Activity: Could you restate the data word for word and drop the pictures?

§ §

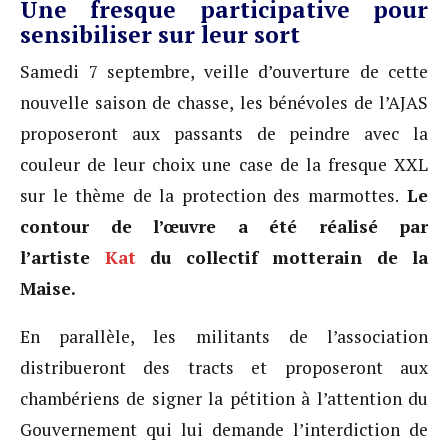
Une fresque participative pour
sensibiliser sur leur sort
Samedi 7 septembre, veille d’ouverture de cette
nouvelle saison de chasse, les bénévoles de l’AJAS
proposeront aux passants de peindre avec la
couleur de leur choix une case de la fresque XXL
sur le thème de la protection des marmottes.
Le
contour de l’œuvre a été réalisé par
l’artiste
Kat
du collectif motterain de la
Maise.
En parallèle, les militants de l’association
distribueront des tracts et proposeront aux
chambériens de signer la pétition à l’attention du
Gouvernement qui lui demande l’interdiction de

§ §

Solved problem:
Une fresque participative pour
sensibiliser sur leur sort
Samedi 7 septembre, veille d’ouverture de cette
nouvelle saison de chasse, les bénévoles de l’AJAS
proposeront aux passants de peindre avec la
couleur de leur choix une case de la fresque XXL
sur le thème de la protection des marmottes.
Le
contour de l’œuvre a été réalisé par
l’artiste
Kat
du collectif motterain de la
Maise.
En parallèle, les militants de l’association
distribueront des tracts et proposeront aux
chambériens de signer la pétition à l’attention du
Gouvernement qui lui demande l’interdiction de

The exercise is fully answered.